(Provided data Opens)

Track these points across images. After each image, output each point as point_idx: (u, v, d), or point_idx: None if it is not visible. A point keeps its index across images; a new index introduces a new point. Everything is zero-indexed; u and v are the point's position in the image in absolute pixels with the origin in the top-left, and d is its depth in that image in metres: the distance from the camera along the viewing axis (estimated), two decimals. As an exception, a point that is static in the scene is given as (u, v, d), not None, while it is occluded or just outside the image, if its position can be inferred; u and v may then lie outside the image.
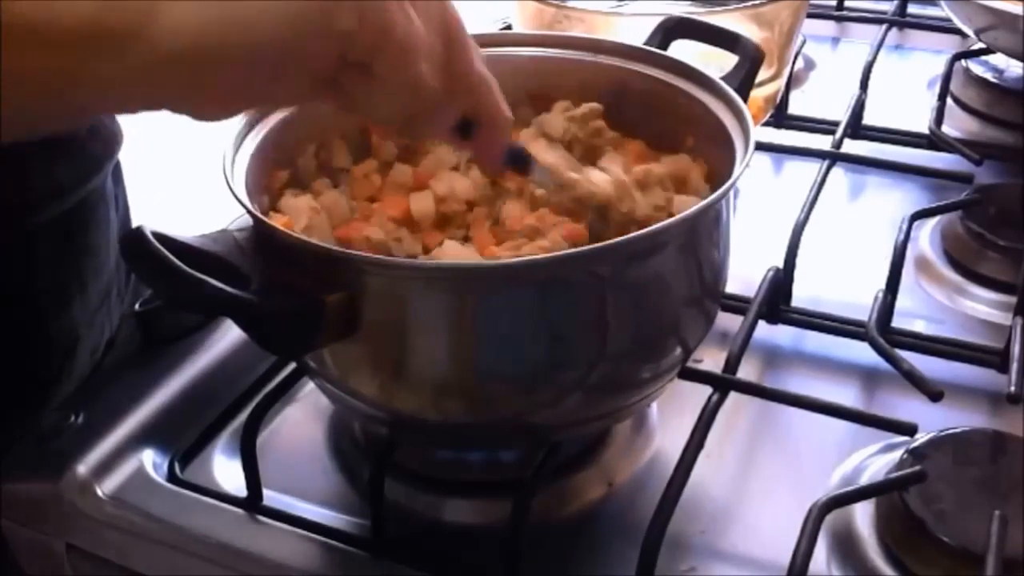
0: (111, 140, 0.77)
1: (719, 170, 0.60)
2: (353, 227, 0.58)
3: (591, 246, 0.53)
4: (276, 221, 0.56)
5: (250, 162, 0.58)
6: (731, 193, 0.56)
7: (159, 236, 0.49)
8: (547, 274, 0.52)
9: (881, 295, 0.71)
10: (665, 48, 0.68)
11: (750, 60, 0.67)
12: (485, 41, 0.63)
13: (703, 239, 0.57)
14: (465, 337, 0.52)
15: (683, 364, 0.60)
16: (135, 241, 0.49)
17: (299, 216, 0.57)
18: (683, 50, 0.68)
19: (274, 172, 0.61)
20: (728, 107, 0.61)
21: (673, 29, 0.69)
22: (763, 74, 0.83)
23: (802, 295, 0.74)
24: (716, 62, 0.67)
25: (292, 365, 0.66)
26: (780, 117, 0.94)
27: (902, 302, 0.72)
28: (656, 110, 0.65)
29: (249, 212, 0.53)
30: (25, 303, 0.71)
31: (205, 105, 0.45)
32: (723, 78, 0.64)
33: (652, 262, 0.54)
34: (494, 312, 0.52)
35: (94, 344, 0.74)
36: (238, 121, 0.59)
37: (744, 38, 0.67)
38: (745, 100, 0.63)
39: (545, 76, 0.68)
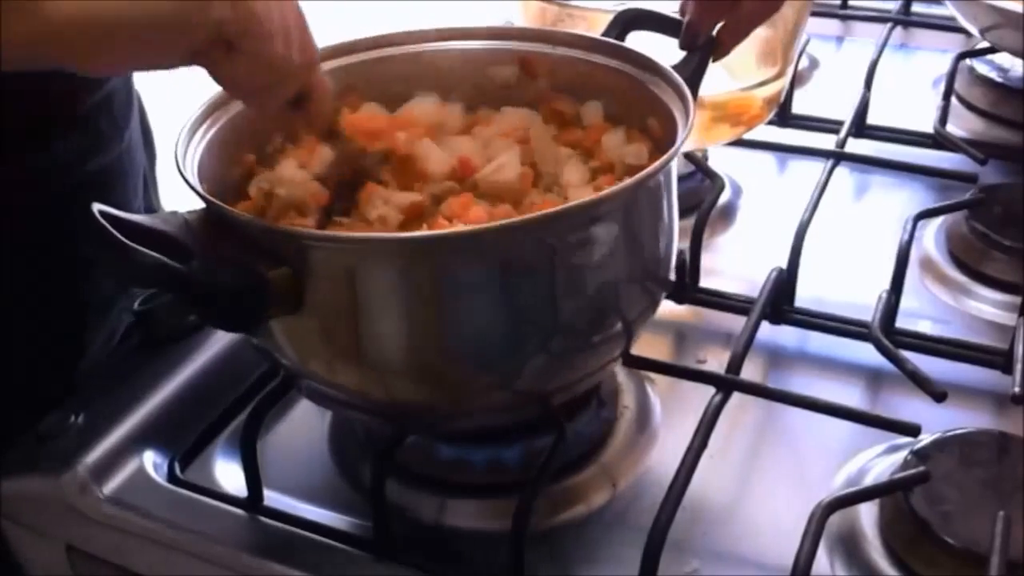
0: (121, 118, 0.78)
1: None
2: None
3: (532, 215, 0.53)
4: (239, 206, 0.58)
5: (208, 150, 0.59)
6: (673, 172, 0.56)
7: (106, 215, 0.51)
8: (485, 244, 0.52)
9: (885, 295, 0.70)
10: (623, 39, 0.69)
11: (702, 49, 0.67)
12: (434, 36, 0.68)
13: (642, 212, 0.57)
14: (417, 309, 0.53)
15: (630, 332, 0.59)
16: None
17: (294, 186, 0.59)
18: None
19: (240, 156, 0.62)
20: (675, 93, 0.61)
21: (631, 20, 0.70)
22: (766, 73, 0.84)
23: (806, 295, 0.74)
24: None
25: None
26: (784, 116, 0.94)
27: (906, 302, 0.72)
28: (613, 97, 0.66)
29: (197, 192, 0.54)
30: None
31: (100, 67, 0.53)
32: (675, 67, 0.64)
33: (587, 230, 0.54)
34: (435, 282, 0.52)
35: (110, 331, 0.74)
36: (194, 110, 0.60)
37: None
38: (696, 88, 0.65)
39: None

(Provided data Closes)

Problem details: Please repeat every line from the listing above exactly as it appears. Drop the pictures.

Output for this task:
Track these points across images. After each image, output each point as point_idx: (u, v, d), or point_idx: None if it is not visible. A point keeps its index across images; a new index introduces a new point. Everything is zero-indexed; u and v are the point's position in the image in absolute pixels with the origin in the top-left, and d is its depth in that image in metres: the distance from the camera along the viewing axis (estimated), two decimals. As an exception, a point that is static in the scene is given as (u, v, d), not None, while it is occluded or just outside the image, if its position can be inferred; u and v may then lie outside the image.
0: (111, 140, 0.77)
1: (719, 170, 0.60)
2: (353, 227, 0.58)
3: (591, 246, 0.53)
4: (276, 221, 0.56)
5: (250, 162, 0.58)
6: (731, 193, 0.56)
7: (159, 236, 0.49)
8: (547, 274, 0.52)
9: (881, 295, 0.71)
10: (665, 48, 0.68)
11: (750, 60, 0.67)
12: (485, 41, 0.63)
13: (703, 239, 0.57)
14: (465, 337, 0.52)
15: (683, 364, 0.60)
16: (135, 241, 0.49)
17: (299, 216, 0.57)
18: (683, 50, 0.68)
19: (274, 172, 0.61)
20: (728, 107, 0.61)
21: (673, 29, 0.69)
22: (763, 74, 0.83)
23: (802, 295, 0.74)
24: (716, 62, 0.67)
25: (292, 365, 0.66)
26: (780, 117, 0.94)
27: (902, 302, 0.72)
28: (656, 110, 0.65)
29: (249, 212, 0.53)
30: (25, 303, 0.71)
31: (205, 105, 0.45)
32: (723, 78, 0.64)
33: (652, 262, 0.54)
34: (494, 312, 0.52)
35: (94, 344, 0.74)
36: (238, 121, 0.59)
37: (744, 38, 0.67)
38: (745, 100, 0.63)
39: (545, 76, 0.68)
0: (121, 118, 0.78)
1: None
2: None
3: (532, 215, 0.53)
4: (239, 206, 0.58)
5: (208, 150, 0.59)
6: (673, 172, 0.56)
7: (106, 215, 0.51)
8: (485, 244, 0.52)
9: (885, 295, 0.70)
10: (623, 39, 0.69)
11: (702, 49, 0.67)
12: (434, 36, 0.68)
13: (642, 212, 0.57)
14: (417, 309, 0.53)
15: (630, 332, 0.59)
16: None
17: (294, 186, 0.59)
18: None
19: (240, 156, 0.62)
20: (675, 93, 0.61)
21: (631, 20, 0.70)
22: (766, 73, 0.84)
23: (806, 295, 0.74)
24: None
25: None
26: (784, 116, 0.94)
27: (906, 302, 0.72)
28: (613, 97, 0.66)
29: (197, 192, 0.54)
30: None
31: (100, 67, 0.53)
32: (675, 67, 0.64)
33: (587, 230, 0.54)
34: (435, 282, 0.52)
35: (110, 331, 0.74)
36: (194, 110, 0.60)
37: None
38: (696, 88, 0.65)
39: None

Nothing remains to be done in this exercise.